Blessures par écrasement

> > Blessures par écrasement ; écrit le: 14 décembre 2012 par imen modifié le 27 février 2015

L’écrasement d’un membre signifie des lésions de la peau, des muscles et des os, avec des conséquences, dans les jours qui sui­vent, sans commune mesure avec l’état rassurant de la victime. C’est le syndrome d’écrasement, qui menace tous les ensevelis et nécessite une prise en change médicale précoce.

 L’écrasement d’un membre

  •  Il peut s’agir d’une victime d’un accident de travail, d’un accident de la route, d’un effondrement d’immeuble, d’une avalanche, d’un glissement de terrain, d’un accident de chemin de fer, dont un membre (la compression du tronc ou de la tête est incompatible avec la survie) est resté comprimé plusieurs heures par une charge lourde : plaque de béton, arbre, poteau électrique….
  • Le membre écrasé peut picoter ou être endormi ; la victime ne peut plus le bou­ger. La peau est froide, livide, insensible. Autour de la zone lésée, les tissus sont gonflés et durs en raison de l’œdème qui s’installe; des ecchymoses et des vési­cules apparaîtront au niveau de la compression lorsque la charge sera levée. Il n’y a pas de pouls perceptible au-delà de la partie comprimée.
  •   Parfois, l’écrasement est la seule lésion apparente et la victime, avant son déga­gement, va très bien; parfois, la charge a provoqué une fracture de l’os sous- jacent ; parfois encore, l’écrasement s’accompagne d’un délabrement musculaire et cutané important avec une hémorragie.
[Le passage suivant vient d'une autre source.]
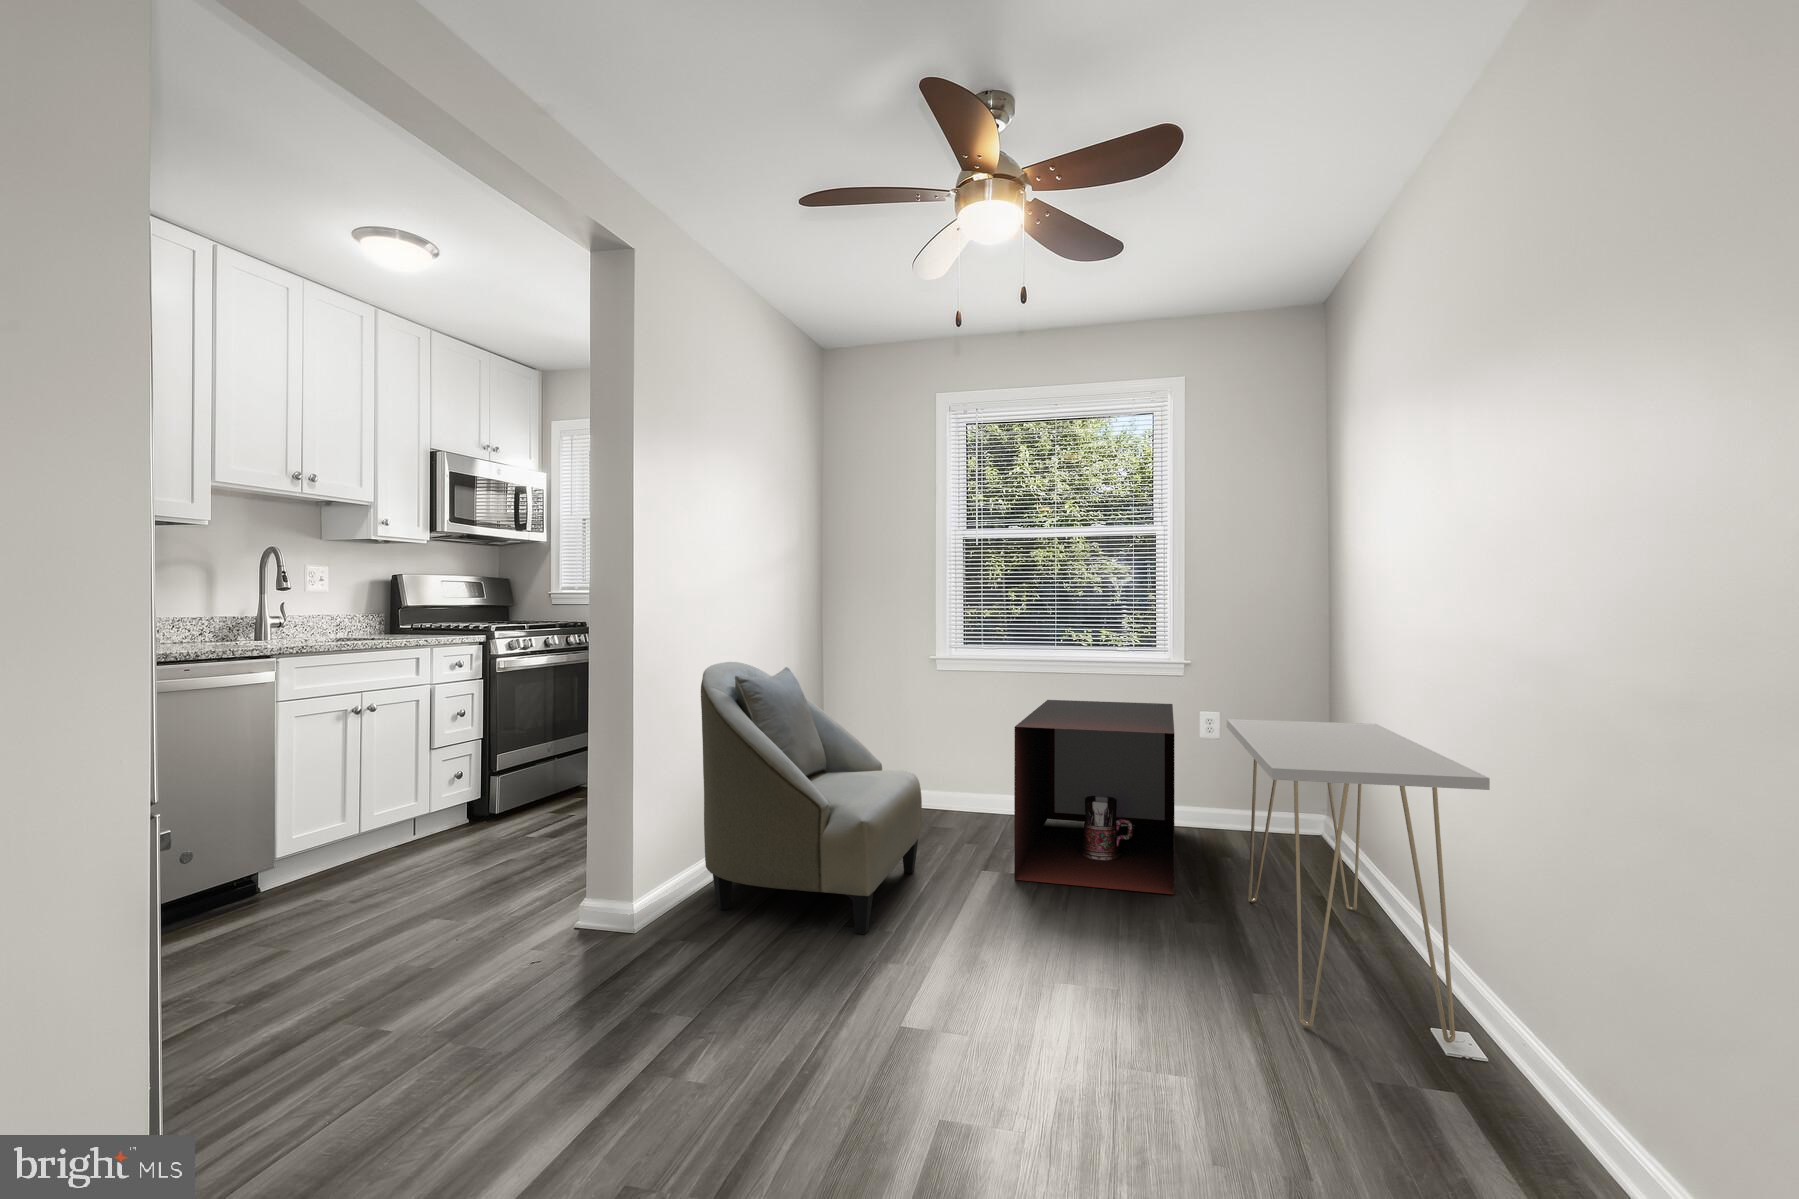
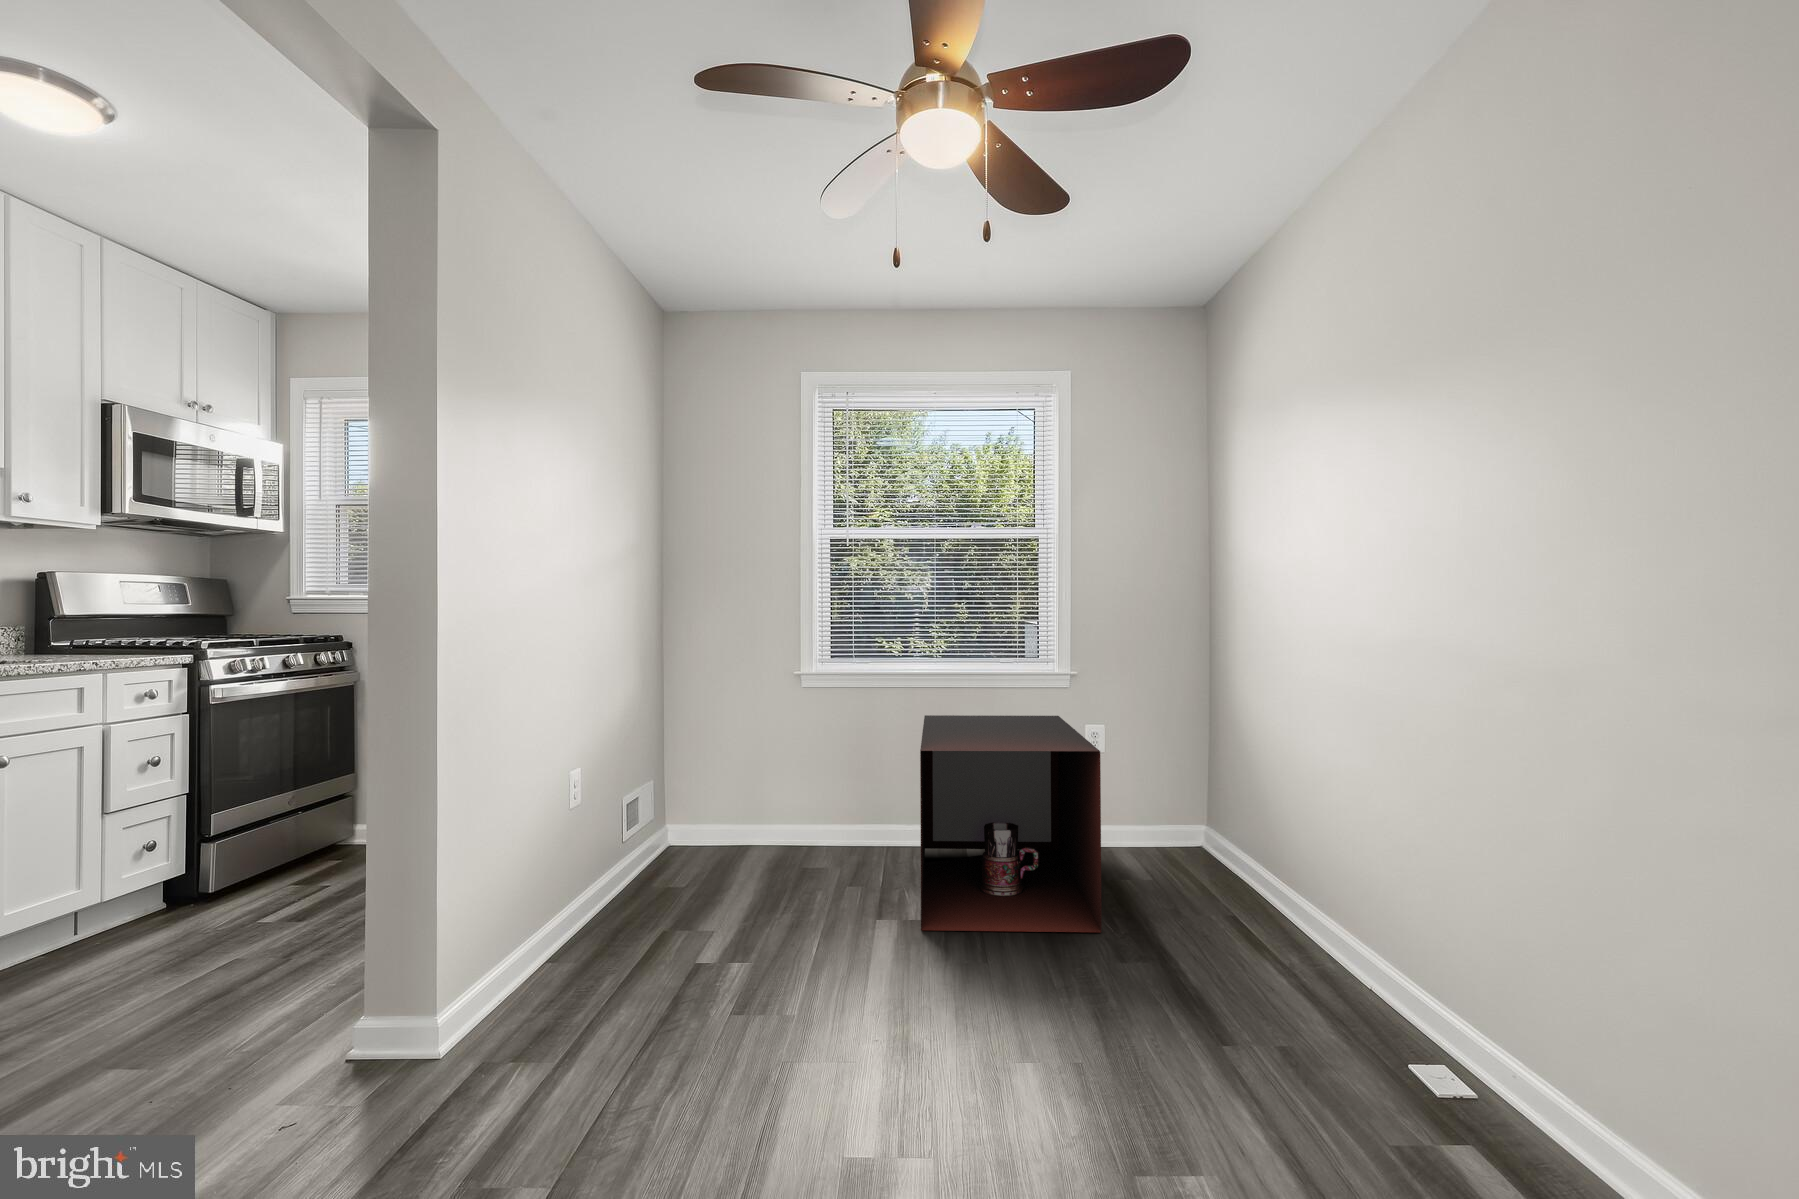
armchair: present [701,662,922,934] -> none [534,683,809,1029]
console table: present [1227,719,1490,1043] -> none [1154,732,1513,1095]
Toutefois, il arrive que des plaies pro­fondes ne saignent pas tant que la compression est maintenue; être très prudent au moment de lever la charge, car elles peuvent saigner abondamment.

Le syndrome d’écrasement

  •  Si la compression persiste quelques heures et si elle intéresse une masse mus­culaire importante (cuisse, épaule, mollet), la victime pourra développer un syn­drome d’écrasement. Celui-ci débute durant la phase de compression : les tissus situés au niveau de la charge et au-delà ne sont plus irrigués par le sang et donc sont privés d’oxygène et d’aliments. Leur survie se fait au prix d’une fabrication importante de déchets qui s’accumulent. Par ailleurs, les cellules musculaires détériorées par l’écrasement laissent s’échapper certains de leurs constituants, qui vont se comporter en toxines pour l’organisme.
  • Lors de la levée de la compression, la circulation sanguine va reprendre dans la zone comprimée. Le sang entraînant tous les déchets dans la circulation, il s’en suivra une détresse circulatoire et un arrêt du fonctionnement des reins pouvant, à terme, être mortel.

La conduite à tenir

  •   Chaque fois qu’un blessé est resté avec un membre écrasé pendant plus de trente minutes, on ne doit pas lever la compression tant qu’il n’a pas été pris en charge par une équipe médicale. Si la charge doit être levée malgré tout, il faut auparavant mettre en place un garrot serré à l’origine du membre.
  •   Si la compression a duré moins de trente minutes, on doit lever la charge le plus rapidement possible, noter l’heure de libération et la durée de l’écrasement.